=== Document passage ===

Read OSS

Hybrid Mode: Control Planes, Data Planes, and Configuration Sync

Advanced

Prerequisites

  • Articles 1-5 (full architecture through database layer)
  • Understanding of WebSocket protocol basics
  • Familiarity with distributed systems concepts (eventual consistency)

Hybrid Mode: Control Planes, Data Planes, and Configuration Sync

Production Kong deployments rarely use a single node. The hybrid mode architecture separates concerns: Control Planes (CP) manage configuration via the Admin API and database, while Data Planes (DP) proxy traffic using configuration received from the CP. This separation means Data Planes need no database connection, can run in isolated network segments, and can be scaled independently.

This article traces the CP/DP communication pipeline — from role detection during initialization through WebSocket-based config push and the newer incremental sync system.

Hybrid Mode Architecture and Role Detection

As we saw in Part 2, role detection happens early in Kong.init() via simple configuration checks at lines 201–218:

is_data_plane = function(config) return config.role == "data_plane" end
is_control_plane = function(config) return config.role == "control_plane" end

The role setting (configured via KONG_ROLE environment variable or kong.conf) shapes the entire initialization path:

  • Control Plane: Connects to Postgres, runs the Admin API, skips router building (it doesn't proxy traffic), starts WebSocket server for DPs
  • Data Plane: Runs in DB-less mode (LMDB), skips Admin API, starts WebSocket client to CP, proxies traffic
  • Traditional: Connects to Postgres, runs everything (Admin API + proxy)

The clustering module is initialized at lines 701–713 in Kong.init():

if is_http_module and (is_data_plane(config) or is_control_plane(config)) then
  kong.clustering = require("kong.clustering").new(config)
  if config.cluster_rpc then
    kong.rpc = require("kong.clustering.rpc.manager").new(config, kong.node.get_id())
    if config.cluster_rpc_sync then
      kong.sync = require("kong.clustering.services.sync").new(db, is_control_plane(config))
    end
  end
end
flowchart TD
    subgraph "Control Plane"
        A[Admin API] --> B[(PostgreSQL)]
        B --> C[Config Export]
        C --> D[WebSocket Server]
    end
    subgraph "Data Plane 1"

=== Information provided ===

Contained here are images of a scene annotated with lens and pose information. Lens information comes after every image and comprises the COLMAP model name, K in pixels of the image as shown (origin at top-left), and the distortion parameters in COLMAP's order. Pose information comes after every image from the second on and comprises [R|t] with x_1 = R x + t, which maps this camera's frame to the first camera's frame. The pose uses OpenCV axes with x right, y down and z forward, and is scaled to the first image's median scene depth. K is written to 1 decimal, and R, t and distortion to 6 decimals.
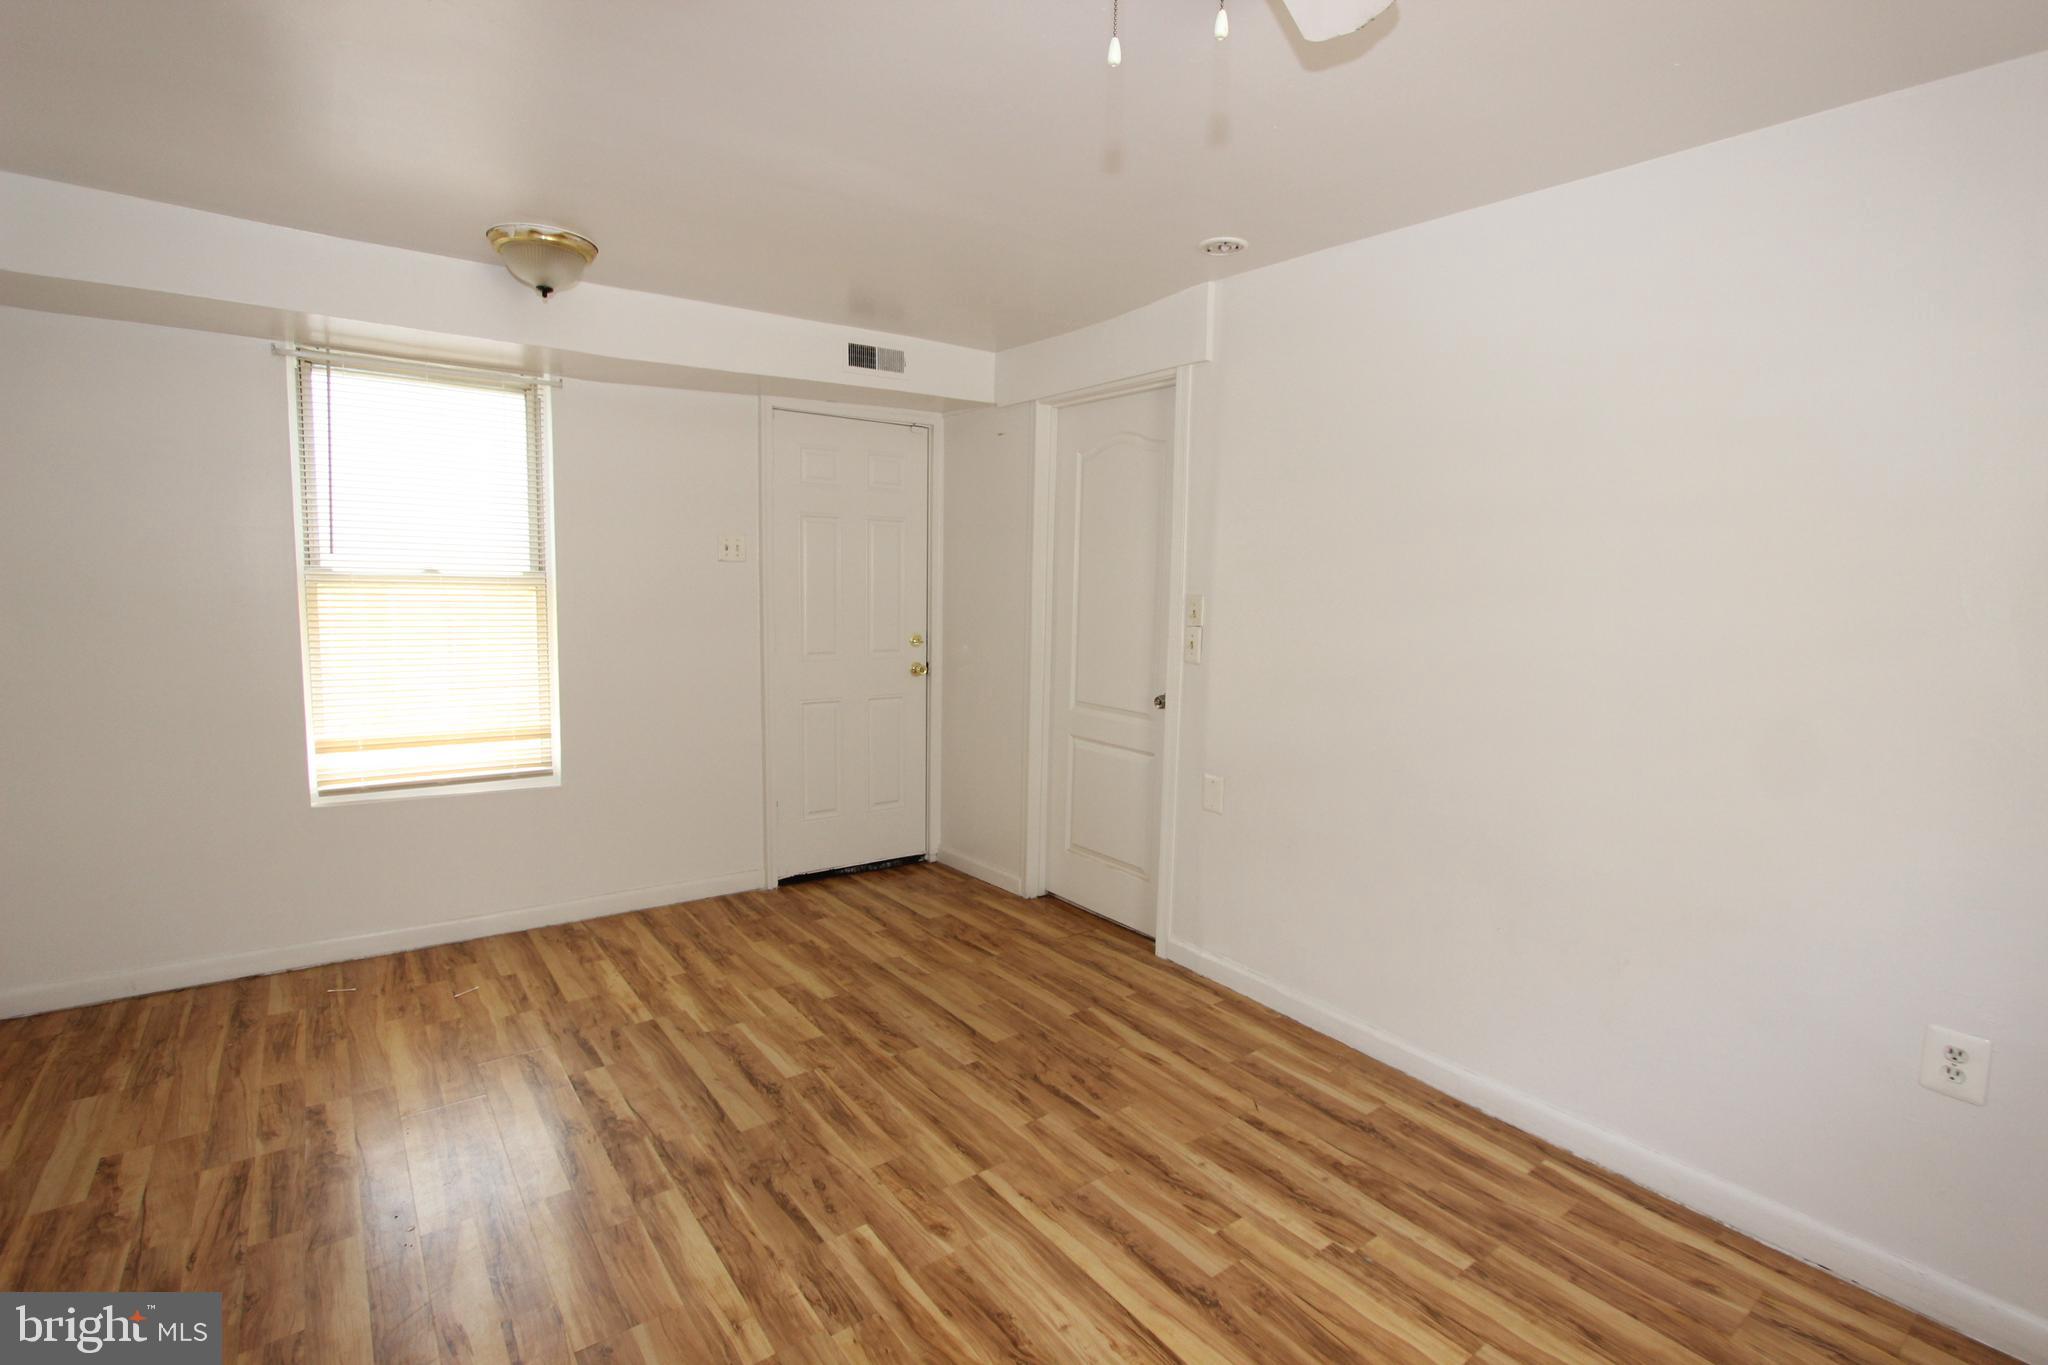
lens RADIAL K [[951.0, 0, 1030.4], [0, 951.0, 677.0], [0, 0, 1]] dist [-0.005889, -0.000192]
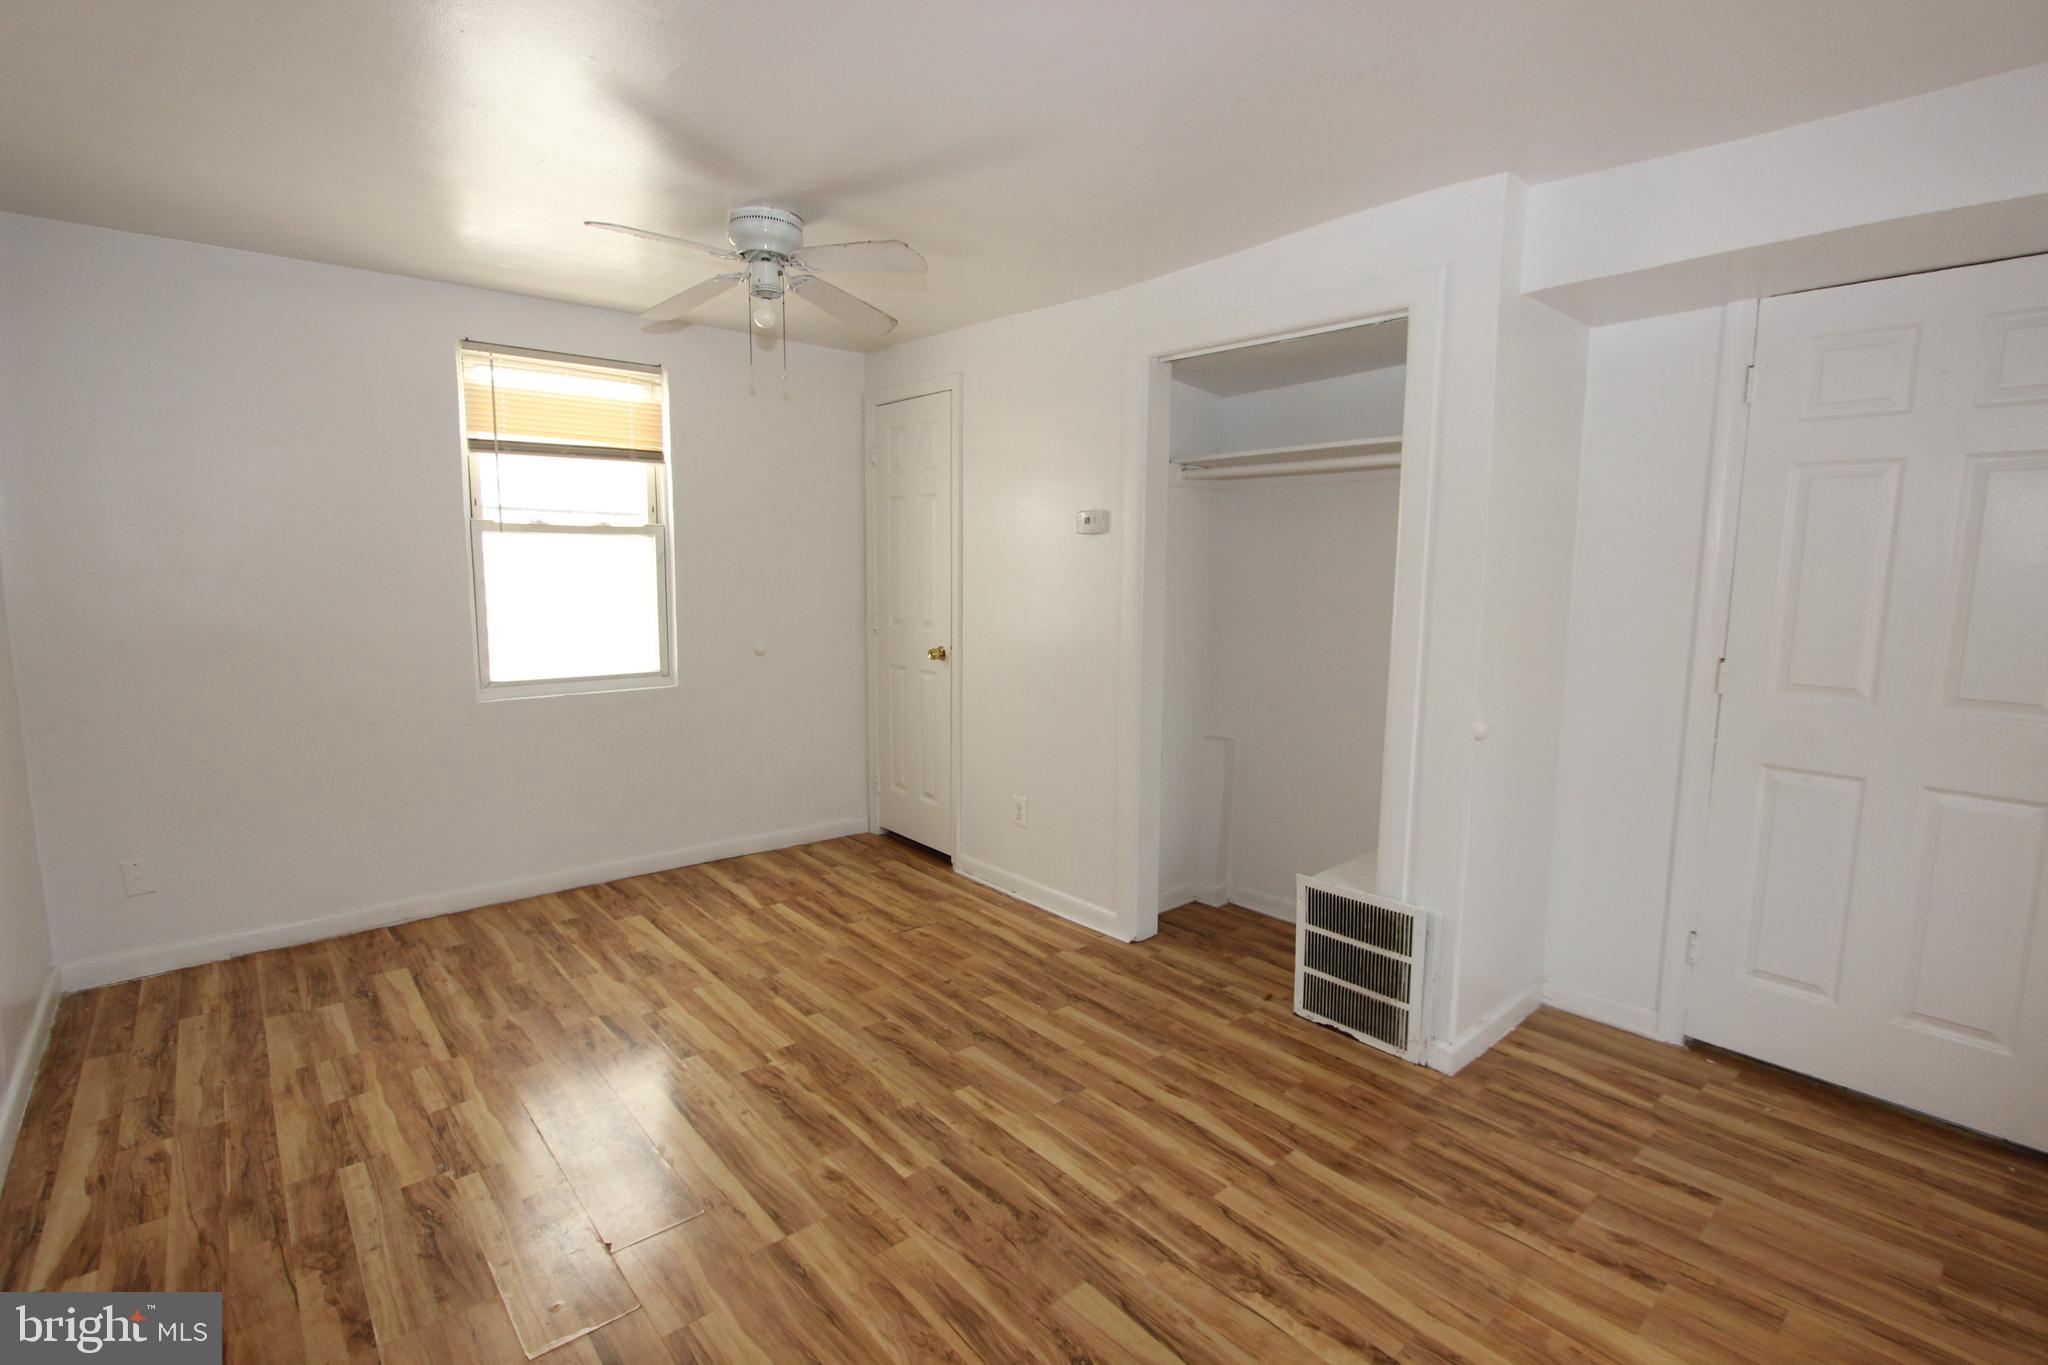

=== Complete the following ===
(1) Retype the passage of the Kong hybrid mode article from "Prerequisites" to "incremental sync system.".
(2) Summarize the Kong hybrid mode article in two sentences.

=== Solutions to each task ===
(1)
Prerequisites

  • Articles 1-5 (full architecture through database layer)
  • Understanding of WebSocket protocol basics
  • Familiarity with distributed systems concepts (eventual consistency)

Hybrid Mode: Control Planes, Data Planes, and Configuration Sync

Production Kong deployments rarely use a single node. The hybrid mode architecture separates concerns: Control Planes (CP) manage configuration via the Admin API and database, while Data Planes (DP) proxy traffic using configuration received from the CP. This separation means Data Planes need no database connection, can run in isolated network segments, and can be scaled independently.

This article traces the CP/DP communication pipeline — from role detection during initialization through WebSocket-based config push and the newer incremental sync system.

(2) Kong's hybrid mode separates Control Planes, which manage configuration through the Admin API and database, from Data Planes, which proxy traffic using configuration received from the Control Plane and need no database connection. The role setting, detected early in Kong.init(), shapes initialization: a Control Plane connects to Postgres, runs the Admin API and starts a WebSocket server for Data Planes, while a Data Plane runs in DB-less mode, skips the Admin API and starts a WebSocket client to the Control Plane.